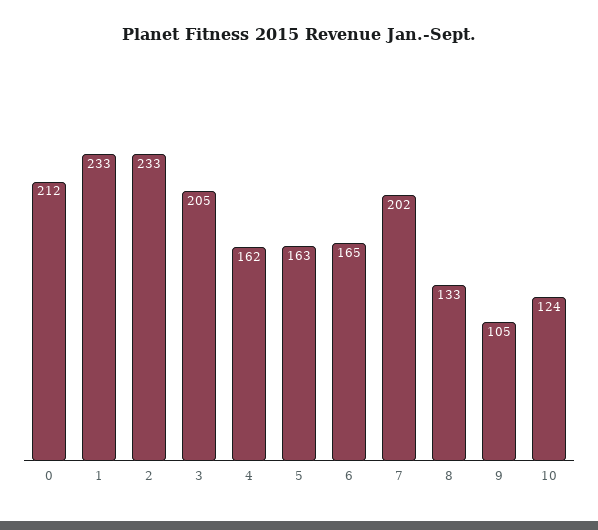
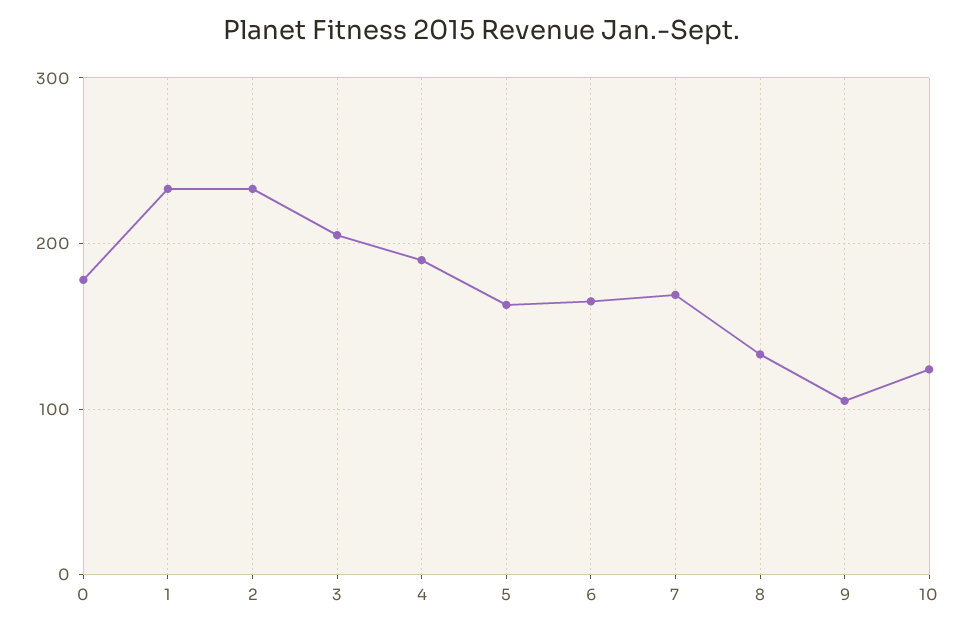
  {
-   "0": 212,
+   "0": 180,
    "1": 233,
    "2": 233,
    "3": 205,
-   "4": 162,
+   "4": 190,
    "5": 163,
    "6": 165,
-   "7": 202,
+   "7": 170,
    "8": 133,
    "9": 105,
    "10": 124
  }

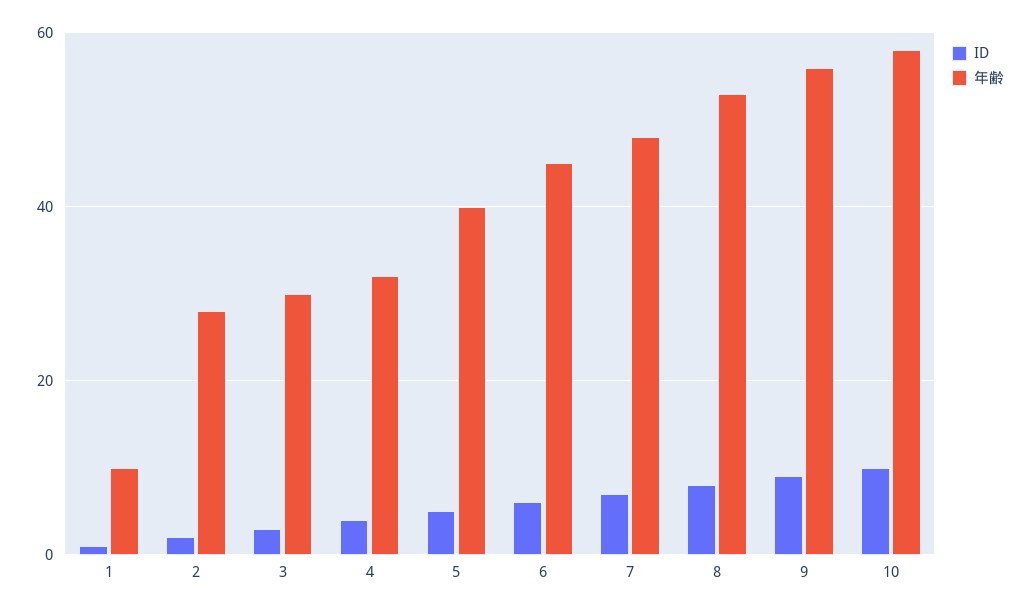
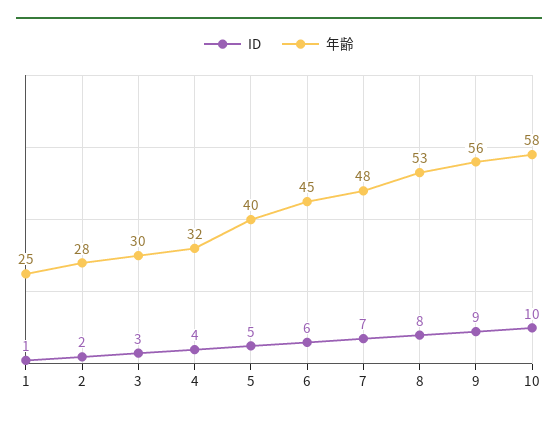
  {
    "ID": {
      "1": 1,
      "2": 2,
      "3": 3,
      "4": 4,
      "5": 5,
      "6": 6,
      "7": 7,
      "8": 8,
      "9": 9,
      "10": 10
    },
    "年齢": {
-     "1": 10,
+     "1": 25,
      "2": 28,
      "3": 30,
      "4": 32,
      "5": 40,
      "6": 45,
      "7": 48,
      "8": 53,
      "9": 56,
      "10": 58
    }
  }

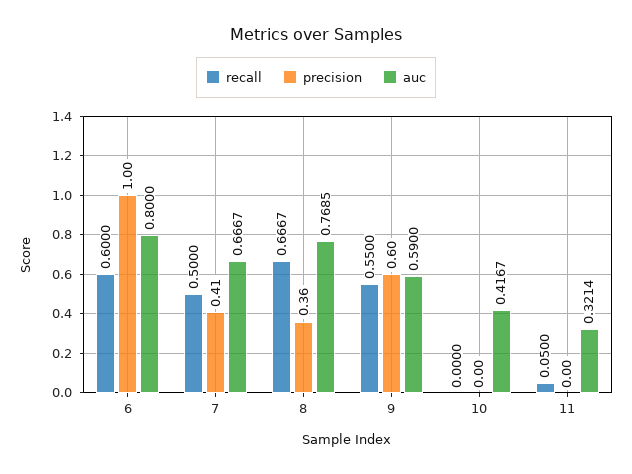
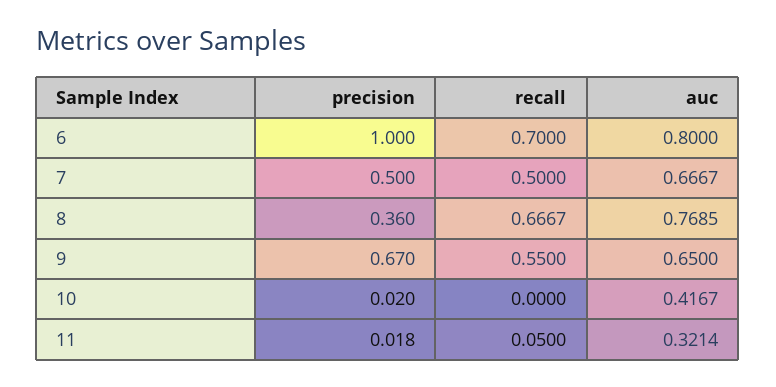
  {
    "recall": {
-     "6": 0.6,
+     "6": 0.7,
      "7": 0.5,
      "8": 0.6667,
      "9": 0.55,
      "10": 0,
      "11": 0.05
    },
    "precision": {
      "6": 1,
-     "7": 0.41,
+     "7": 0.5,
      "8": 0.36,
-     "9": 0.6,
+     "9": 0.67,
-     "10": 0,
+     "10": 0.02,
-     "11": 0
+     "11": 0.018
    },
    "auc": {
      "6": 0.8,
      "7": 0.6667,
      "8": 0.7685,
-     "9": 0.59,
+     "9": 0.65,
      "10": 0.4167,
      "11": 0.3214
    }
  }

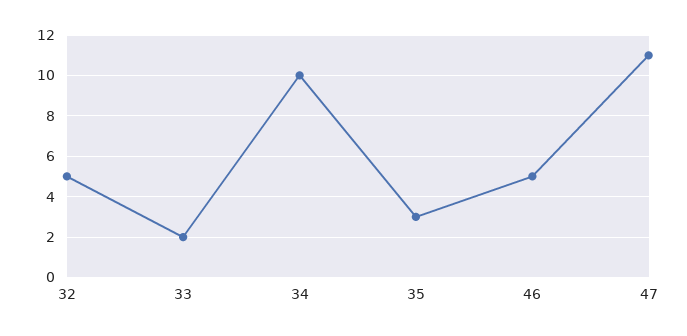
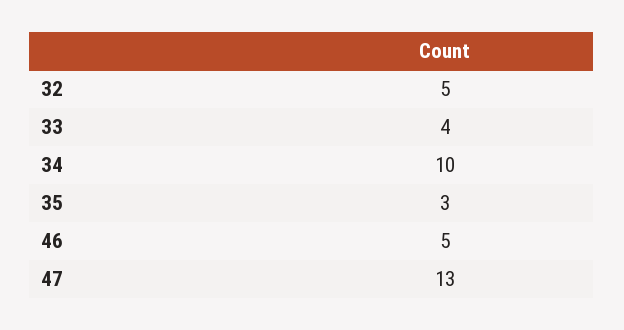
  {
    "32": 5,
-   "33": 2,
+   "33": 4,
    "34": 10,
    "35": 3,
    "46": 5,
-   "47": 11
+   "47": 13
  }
+-------+
_WHAT IS EXPECTED_. Return every entry word for word, but drop any pictures.

_WRITTEN ANSWER_.
  {
-   "0": 212,
+   "0": 180,
    "1": 233,
    "2": 233,
    "3": 205,
-   "4": 162,
+   "4": 190,
    "5": 163,
    "6": 165,
-   "7": 202,
+   "7": 170,
    "8": 133,
    "9": 105,
    "10": 124
  }

  {
    "ID": {
      "1": 1,
      "2": 2,
      "3": 3,
      "4": 4,
      "5": 5,
      "6": 6,
      "7": 7,
      "8": 8,
      "9": 9,
      "10": 10
    },
    "年齢": {
-     "1": 10,
+     "1": 25,
      "2": 28,
      "3": 30,
      "4": 32,
      "5": 40,
      "6": 45,
      "7": 48,
      "8": 53,
      "9": 56,
      "10": 58
    }
  }

  {
    "recall": {
-     "6": 0.6,
+     "6": 0.7,
      "7": 0.5,
      "8": 0.6667,
      "9": 0.55,
      "10": 0,
      "11": 0.05
    },
    "precision": {
      "6": 1,
-     "7": 0.41,
+     "7": 0.5,
      "8": 0.36,
-     "9": 0.6,
+     "9": 0.67,
-     "10": 0,
+     "10": 0.02,
-     "11": 0
+     "11": 0.018
    },
    "auc": {
      "6": 0.8,
      "7": 0.6667,
      "8": 0.7685,
-     "9": 0.59,
+     "9": 0.65,
      "10": 0.4167,
      "11": 0.3214
    }
  }

  {
    "32": 5,
-   "33": 2,
+   "33": 4,
    "34": 10,
    "35": 3,
    "46": 5,
-   "47": 11
+   "47": 13
  }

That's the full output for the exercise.